Analysis: Bucks couldn't pass on big man in the middle
Utah's Bogut headed to uncertain future as No. 1 pick overall
Drafting from an unusual lottery perspective, the Lakers at No. 10 had the choice of several players who were sliding, including Gerald Green, Danny Granger and Fran Vazquez. But they went with New Jersey high-schooler Andrew Bynum, a 7-foot project, which is weird since you've got to figure Kobe Bryant would prefer someone who could help now. This pick could make or break GM Mitch Kupchak, who has already taken a lot of criticism.
At No. 11, Orlando took Fran Vazquez, a power forward from Spain who was expected to go higher. He wasn't a big scorer in Spain's best league last season and reportedly needs development time on both ends of the court, but the Magic are in semi-rebuilding mode and should be able to provide that.
It had been rumored that some team had promised to take 6-9 Russian small forward Yaroslav Korolev in the first round, which is why he entered the draft, so it was no big surprise when the Clippers took him at No. 12. One analysis had him only the fourth-best small forward in the draft pool, though, behind two guys undrafted at this point, Joey Graham and Granger.
The Bobcats picked another Tar Heel at No. 13, Sean May.
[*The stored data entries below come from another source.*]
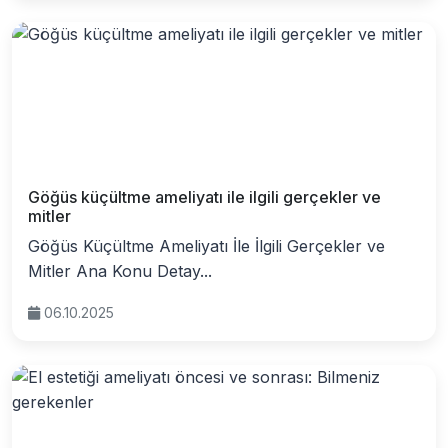
Göğüs küçültme ameliyatı ile ilgili gerçekler ve
mitler
Göğüs Küçültme Ameliyatı İle İlgili Gerçekler ve
Mitler Ana Konu Detay...
06.10.2025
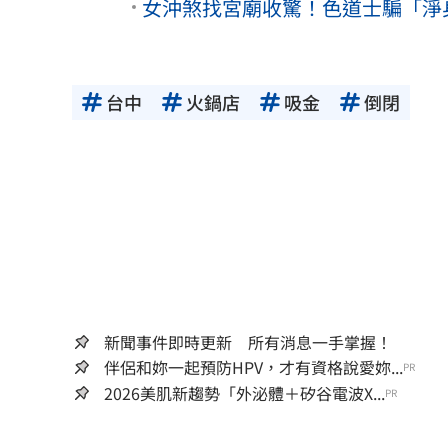
女沖煞找宮廟收驚！色道士騙「淨身
台中
火鍋店
吸金
倒閉
新聞事件即時更新 所有消息一手掌握！
伴侶和妳一起預防HPV，才有資格說愛妳...
PR
2026美肌新趨勢「外泌體＋矽谷電波X...
PR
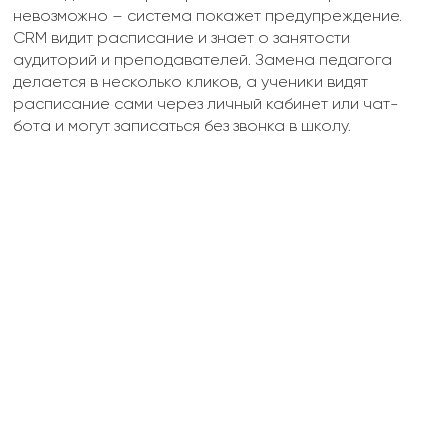
невозможно – система покажет предупреждение.
CRM видит расписание и знает о занятости
аудиторий и преподавателей. Замена педагога
делается в несколько кликов, а ученики видят
расписание сами через личный кабинет или чат-
бота и могут записаться без звонка в школу.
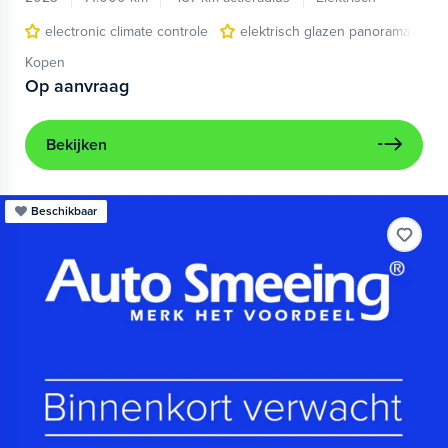
electronic climate controle
elektrisch glazen panorama-dak
Kopen
Op aanvraag
Bekijken
Beschikbaar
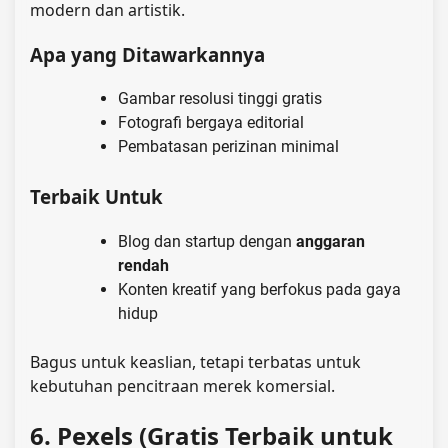
modern dan artistik.
Apa yang Ditawarkannya
Gambar resolusi tinggi gratis
Fotografi bergaya editorial
Pembatasan perizinan minimal
Terbaik Untuk
Blog dan startup dengan
anggaran
rendah
Konten kreatif yang berfokus pada gaya
hidup
Bagus untuk keaslian, tetapi terbatas untuk
kebutuhan pencitraan merek komersial.
6. Pexels (Gratis Terbaik untuk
He has good bloodlines, played well in big games and should help attendance. But isn't Emeka Okafor a power forward, too?
Coming off a curiously disappointing season, the Timberwolves went for immediate help in the form of yet another Tar Heel, Rashad McCants, a 6-3 scoring guard. If this guy can play, Latrell Sprewell may have to find another team to put food on his family's table. McCants is said to have some attitude, but compared to Sprewell, he'll seem like a Boy Scout.
The Nets oddly went with a small forward at No. 15, Antoine Wright of Texas A&M. After letting Kenyon Martin walk last season, and with a terrific small forward in Richard Jefferson, you'd think the Nets would have picked a big man.
With their second pick of the first round, No. 16, the Raptors took a high-scoring small forward, Joey Graham of Oklahoma State, the kind of player they were expected to take with their first pick.
Granger, of New Mexico, finally saw his name come off the board at No. 17, to the Pacers. Folks who watched the MWC regularly were less high on him than others around the country, but at this point he's a solid choice.
The biggest slide of the draft went to high schooler Gerald Green, who was forecast to be picked as high as No. 3. He irked some NBA personnel types by setting workout conditions, which included only working out for lottery teams. The 6-8 small forward is supposed to be a spectacular athlete, however, and could prove to be a steal for the Celtics.
From 19 down there wasn't much of note, unless you count the slide of Syracuse's Hakim Warrick from potential lottery pick to the Grizzlies at No. 19, or the selecting of foreign guys who even the biggest draft geek couldn't pick out of a lineup.It is worth mentioning, however, that this year's Pavel Podkolzin, Serbian beanpole Martynas Andriuskevicius, who was forecast going as high as No. 5 in the mock drafts, plummeted all the way to 44 to the Orlando Magic.